Parts of the exercise
• a. In the COSMOS weak-lensing abstract below, what number density of galaxies does the final weak-lensing catalog represent?
• b. Please decide whether each statement agrees with the COSMOS weak-lensing abstract below, answering yes or no and quoting the deciding words: (i) The source catalog was constructed from 575 ACS/WFC tiles. (ii) Photometric redshifts are available for every source galaxy in the lensing catalog. (iii) Intrinsic shape noise changes strongly with galaxy magnitude.
• c. Write the next part of the COSMOS weak-lensing abstract below, starting right after its last sentence.

** Begin Text **

Weak Gravitational Lensing with COSMOS: Galaxy Selection and Shape Measurements

Abstract

With a primary goal of conducting precision weak-lensing measurements from space, the COSMOS survey has imaged the largest contiguous area observed by Hubble Space Telescope to date, using the Advanced Camera for Surveys (ACS). This is the first paper in a series in which we describe our strategy for addressing the various technical challenges in the production of weak-lensing measurements from COSMOS data. We first construct a source catalog from 575 ACS/WFC tiles (1.64 deg^2) subsampled at a pixel scale of 0.03". Defects and diffraction spikes are carefully removed, leaving a total of 1.2 × 10^6 objects to a limiting magnitude of F814W = 26.5. This catalog is made publicly available. Multiwavelength follow-up observations of the COSMOS field provide photometric redshifts for 73% of the source galaxies in the lensing catalog. We analyze and discuss the COSMOS redshift distribution and show broad agreement with other surveys to z ~ 1. Our next step is to measure the shapes of galaxies and correct them for the distortion induced by the time-varying ACS point-spread function and for charge transfer efficiency (CTE) effects. Simulated images are used to derive the shear susceptibility factors that are necessary in transforming shape measurements into unbiased shear estimators. For every galaxy we derive a shape measurement error and utilize this quantity to extract the intrinsic shape noise of the galaxy sample. Interestingly, our results indicate that intrinsic shape noise varies little with size, magnitude, or redshift. Representing a number density of 66 galaxies per arcmin^2, the final COSMOS weak-lensing catalog contains 3.9 × 10^5 galaxies with accurate shape measurements. The properties of the COSMOS weak-lensing catalog described throughout this paper will provide key input numbers for the preparation and design of next-generation wide field space missions.

** End Text **
** Begin Recorded information **

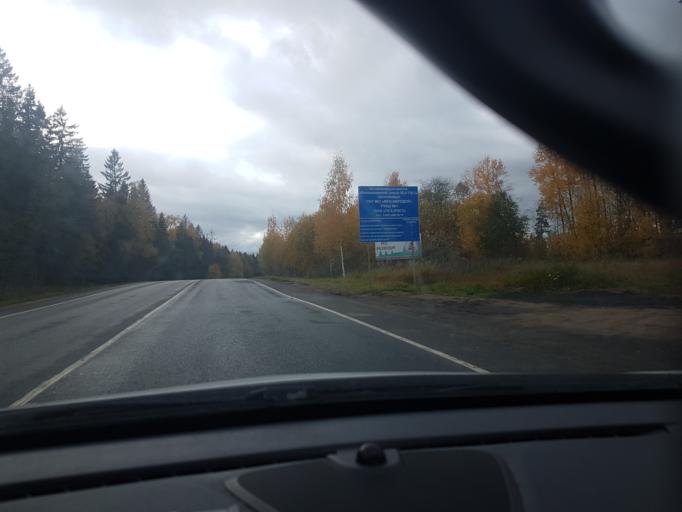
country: RU
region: Moskovskaya
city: Sychevo
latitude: 56.0044
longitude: 36.2982
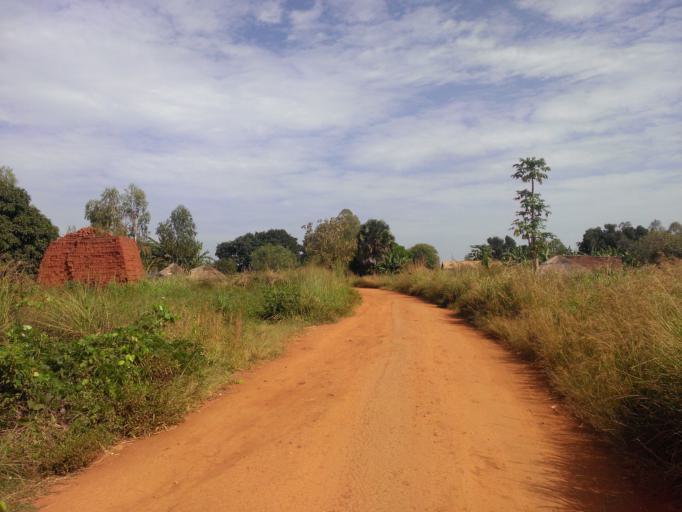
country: UG
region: Northern Region
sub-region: Gulu District
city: Gulu
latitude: 2.7862
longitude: 32.3181
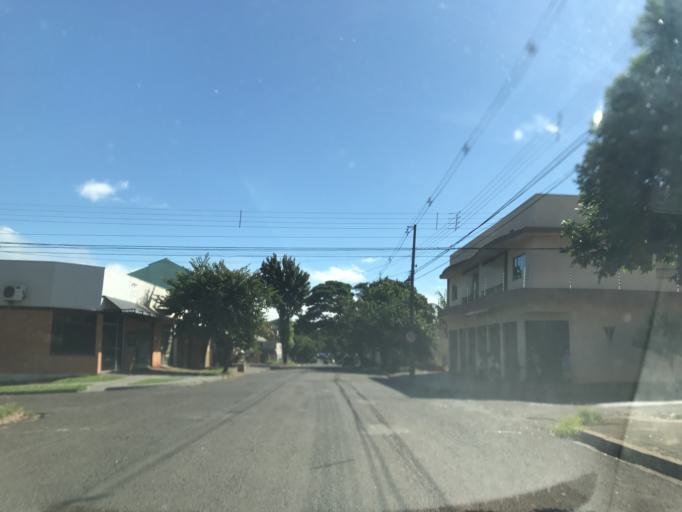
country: BR
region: Parana
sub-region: Maringa
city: Maringa
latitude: -23.4549
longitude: -51.9608
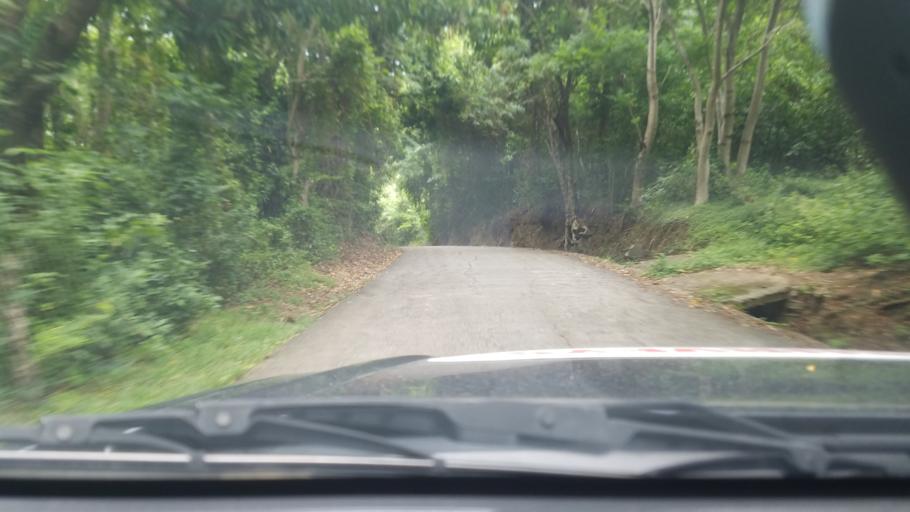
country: LC
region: Soufriere
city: Soufriere
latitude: 13.8377
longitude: -61.0612
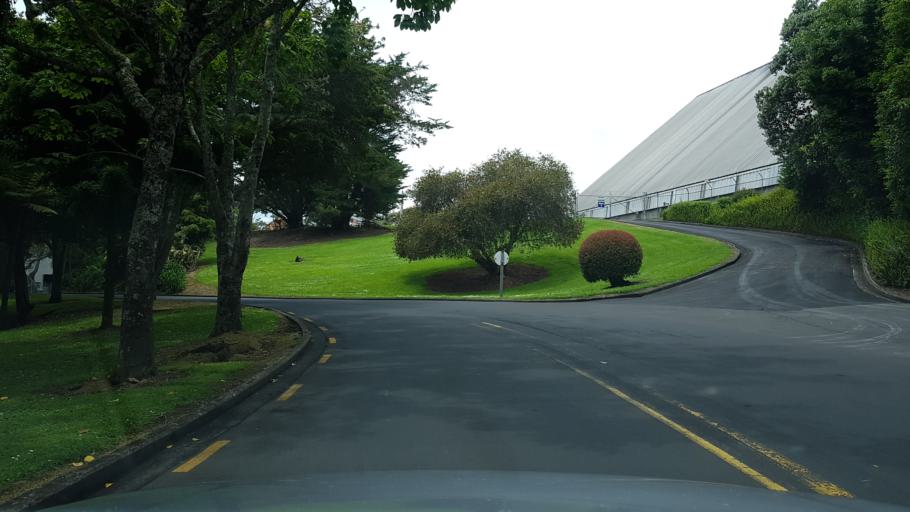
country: NZ
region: Auckland
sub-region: Auckland
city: North Shore
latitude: -36.8206
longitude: 174.7208
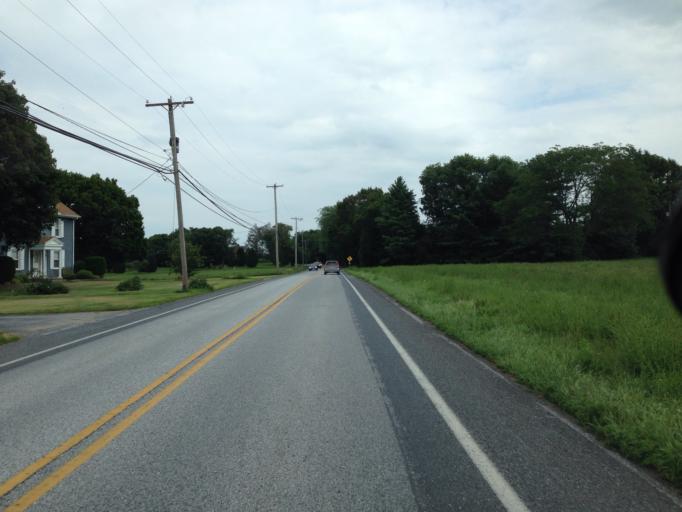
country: US
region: Delaware
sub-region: New Castle County
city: Newark
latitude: 39.7398
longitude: -75.7997
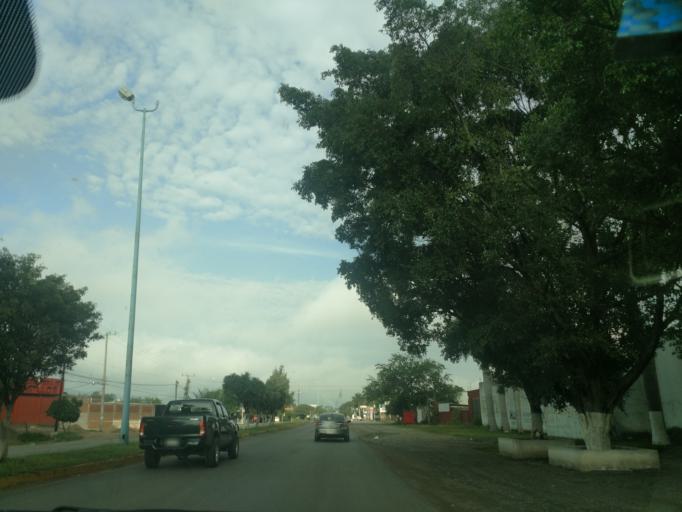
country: MX
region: Jalisco
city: Ameca
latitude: 20.5360
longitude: -104.0305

** End Recorded information **

Answers for this exercise
• a. 66 galaxies per arcmin^2.

• b.
(i) Yes: "We first construct a source catalog from 575 ACS/WFC tiles (1.64 deg^2)"
(ii) No: "provide photometric redshifts for 73% of the source galaxies in the lensing catalog"
(iii) No: "intrinsic shape noise varies little with size, magnitude, or redshift"

• c.
Additional Information

© 2007 The American Astronomical Society. Received 2006 September 21; accepted 2007 February 11. The HST COSMOS Treasury program was supported through NASA grant HST-GO-09822. We wish to thank our referee for useful comments and Kevin Bundy for carefully reading the manuscript. We also thank Tony Roman, Denise Taylor, and David Soderblom for their assistance in planning and scheduling of the extensive COSMOS observations. We gratefully acknowledge the contributions of the entire COSMOS collaboration, consisting of more than 70 scientists. More information on the COSMOS survey is available at http://www.astro.caltech.edu/~cosmos . It is a pleasure to acknowledge the excellent services provided by the NASA IPAC/IRSA staff (Anastasia Laity, Anastasia Alexov, Bruce Berriman, and John Good) in providing online archive and server capabilities for the COSMOS data sets. The COSMOS Science meeting in 2005 May was supported in part by the NSF through grant OISE-0456439. C. H. is supported by a CITA National fellowship and, along with L. V. W., acknowledges support from NSERC and CIAR. In France, the COSMOS project is supported by CNES and the Programme National de Cosmologie. J. P. K. acknowledges support from CNRS.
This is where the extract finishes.